Text shown —
[Start of Attachment]

I don't think I know any narcissists but it sounds like they would be very difficult to deal with. Well now I have some knowledge on identifying these people and dealing with them.

1:32 PM  

This article could have been written about the person I was involved with for 2 years. He was cunning and charming. He used me and expolited me in ways I am too embarrassed to say. He was mentally abuse to me and he never had any guilt or remorse. It's kind of scary reading this but it makes me understand him so much better now. He is a very sick person.

6:06 PM  

Om I know exactly what u r talking about I swear they r talking about my husband I put up with it for fourteen years but after first four years he was released from jail doctor blamed drugs in jail and it will wear off after five years.We were married after a month after release and looking back I now know it started as soon as I excepted his proposal.But I always knew something was wrong but he made it out to b me.I only found out about his personality disorder a year before we finally split.It was horrific a month after I left (16th time he kicked me out) he sent me message telling me he met someone 20 days after I left and he loves yet still saying he loves me and arranging to meet me to tell me that I will have to give him time to dump her but feels terrible that he has slept with another woman .it was a roller coaster ride I never want to experience again. It was so hard to just go no contact because I loved him so much and you think your love will b enough to help him but u can never help him .He is on his second relationship in 5 months after me going no contact. He will just keep hurting people.

[End of Attachment]

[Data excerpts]
[Start of Attachment]

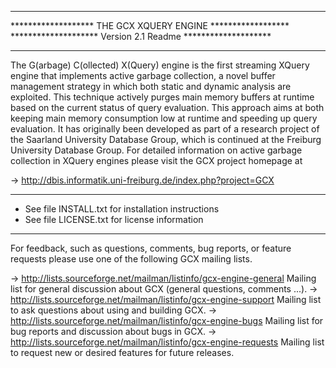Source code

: ************************************************************
******************* THE GCX XQUERY ENGINE ******************
******************** Version 2.1 Readme ********************
************************************************************

The G(arbage) C(ollected) X(Query) engine is the first streaming
XQuery engine that implements active garbage collection, a novel
buffer management strategy in which both static and dynamic analysis
are exploited. This technique actively purges main memory buffers at
runtime based on the current status of query evaluation.
This approach aims at both keeping main memory consumption low at
runtime and speeding up query evaluation. 
It has originally been developed as part of a research project of 
the Saarland University Database Group, which is continued at
the Freiburg University Database Group. For detailed information on
active garbage collection in XQuery engines please visit the GCX
project homepage at

  -> http://dbis.informatik.uni-freiburg.de/index.php?project=GCX

------------------------------------------------------------
* See file INSTALL.txt for installation instructions
* See file LICENSE.txt for license information
------------------------------------------------------------

For feedback, such as questions, comments, bug reports, or 
feature requests please use one of the following GCX mailing lists.

  -> http://lists.sourceforge.net/mailman/listinfo/gcx-engine-general
     Mailing list for general discussion about GCX (general questions,
     comments ...).
  -> http://lists.sourceforge.net/mailman/listinfo/gcx-engine-support
     Mailing list to ask questions about using and building GCX.
  -> http://lists.sourceforge.net/mailman/listinfo/gcx-engine-bugs
     Mailing list for bug reports and discussion about bugs in GCX.
  -> http://lists.sourceforge.net/mailman/listinfo/gcx-engine-requests
     Mailing list to request new or desired features for future
     releases.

[End of Attachment]

List of tasks —
1. Reproduce word for word the passage of the narcissism comments that begins at "I don't think" and stops after "dealing with them.".
2. Return each line in the rows that contains the string "general".

Answers below —
1.
I don't think I know any narcissists but it sounds like they would be very difficult to deal with. Well now I have some knowledge on identifying these people and dealing with them.

2.
  -> http://lists.sourceforge.net/mailman/listinfo/gcx-engine-general
     Mailing list for general discussion about GCX (general questions,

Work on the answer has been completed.